No dia de encarar o trecho final para chegar ao topo do Everest, a brasileira saiu do acampamento 4 da montanha [a cerca de 8.000 metros de altitude] na companhia de um guia nativo, chamado Passang.
No trajeto rumo ao cume, entretanto, o guia perdeu capacidades de movimento por causa do frio intenso.
Ele olhou para mim e falou: 'teremos que voltar'. Eu me sentia capaz de atingir o cume, mas não queria colocar a saúde do guia em risco. Comecei a chorar muito, achando que a escalada iria acabar ali"
"Levantei minha viseira, abaixei minha máscara de oxigênio e, aos prantos, falei para o Passang que concordava em voltar. Mas, quando disse isso para ele, houve uma conexão enorme entre nós dois. Ele olhou para mim, secou minhas lágrimas com a mão, se voltou para o topo do Everest e recomeçou a caminhar. Como se fosse um passe de mágica, o Passang passou a sentir menos frio e se concentrou em ir até lá em cima, porque demonstrei para ele que estava muito a fim de continuar.
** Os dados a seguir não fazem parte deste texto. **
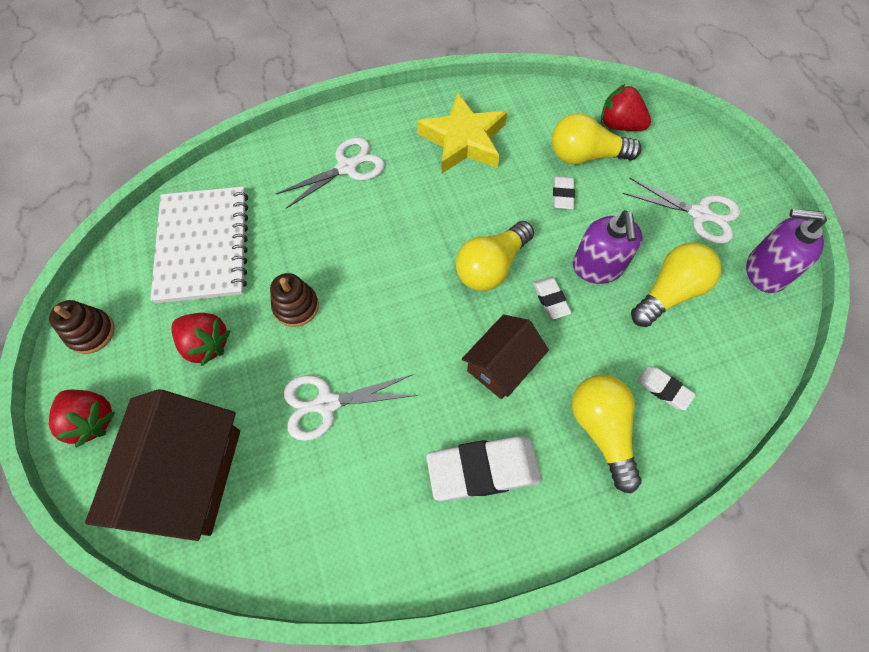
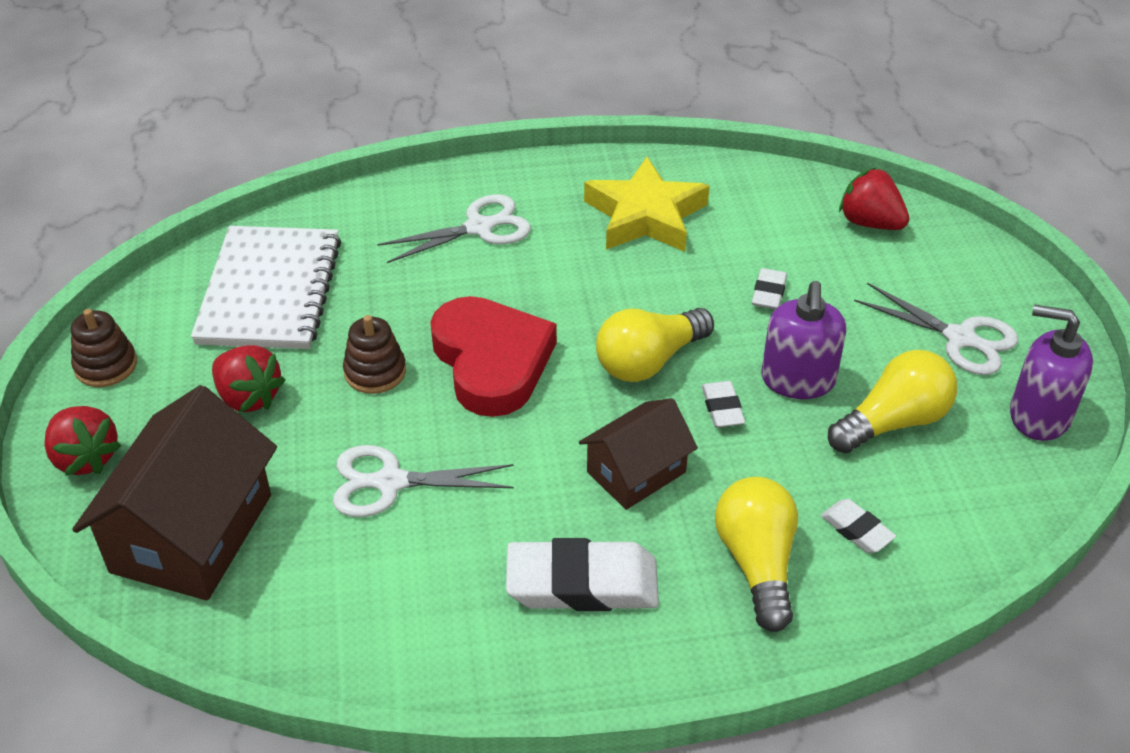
camera: 10 degrees right, 20 degrees down
(379, 284) = (491, 361): none -> red heart
(585, 155) = (812, 252): yellow light bulb -> none

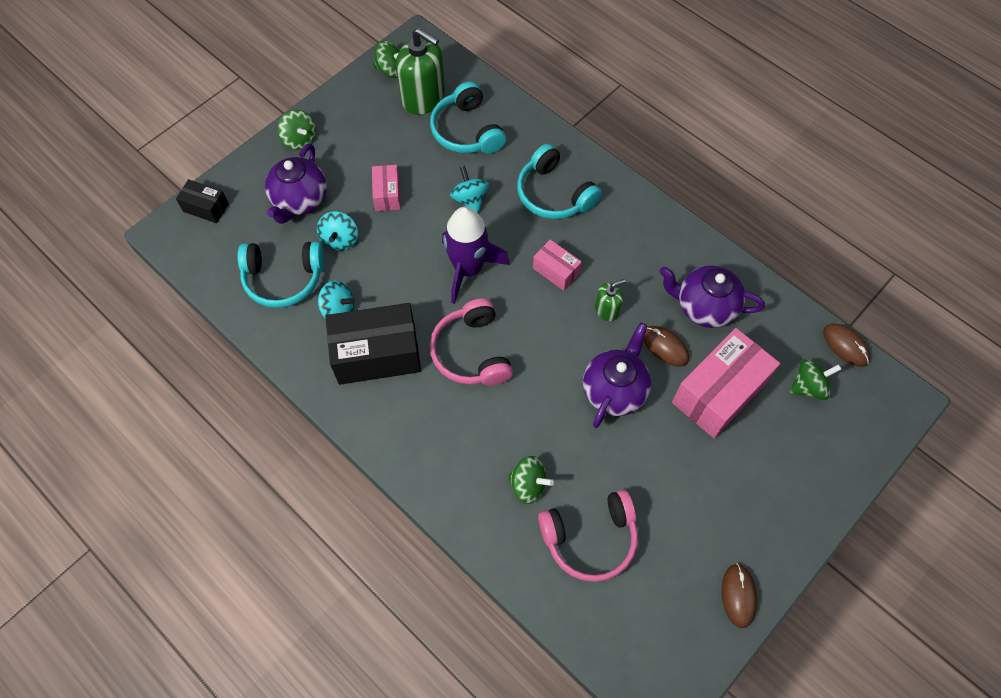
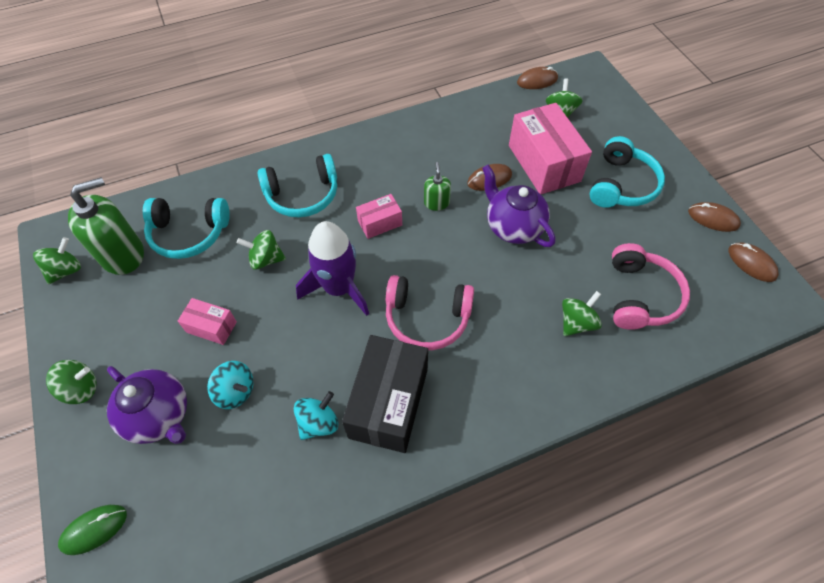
camera: 65 degrees left, 5 degrees down
(206, 208) = (94, 529): black box -> green mouse
(284, 278) = (247, 467): turquoise headphones -> turquoise headphones (621, 185)
(470, 200) = (266, 259): turquoise spinning top -> green spinning top
(694, 651) = (751, 263): none -> brown mouse
(704, 307) = (466, 142): purple teapot -> none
E, como um milagre, ele recuperou suas condições para subir".
Aretha chegou ao pico mais alto do mundo às 10h24 (horário nepalês) de um domingo, 23 de maio.
Algumas pessoas até não acreditavam, mas eu nunca achei que seria impossível"
Até hoje, apenas 30 brasileiros já realizaram este feito.
Luta antes da montanha
Os desafios que Aretha enfrentou para atingir o topo do mundo, porém, começaram bem antes da chegada ao Everest.
O tipo de expedição que a brasileira realizou rumo ao topo da montanha custa aproximadamente R$ 400 mil por pessoa.
Nascida e criada na periferia de Campinas (SP), ela bancou parte da viagem realizando coleta de materiais recicláveis, como latinhas — uma atividade que praticou durante sua infância e adolescência.
Com o suporte de familiares e amigos, ela conseguiu coletar, desde março de 2020, 130 toneladas de materiais que foram destinados à reciclagem. "Isso rendeu aproximadamente R$ 110 mil", conta ela.
O dinheiro faltante, por sua vez, foi conseguido por caminhos como campanhas de financiamento coletivo e a conquista de patrocinadores — que, conhecendo a história inspiradora de Aretha, resolveram apoiar o seu sonho.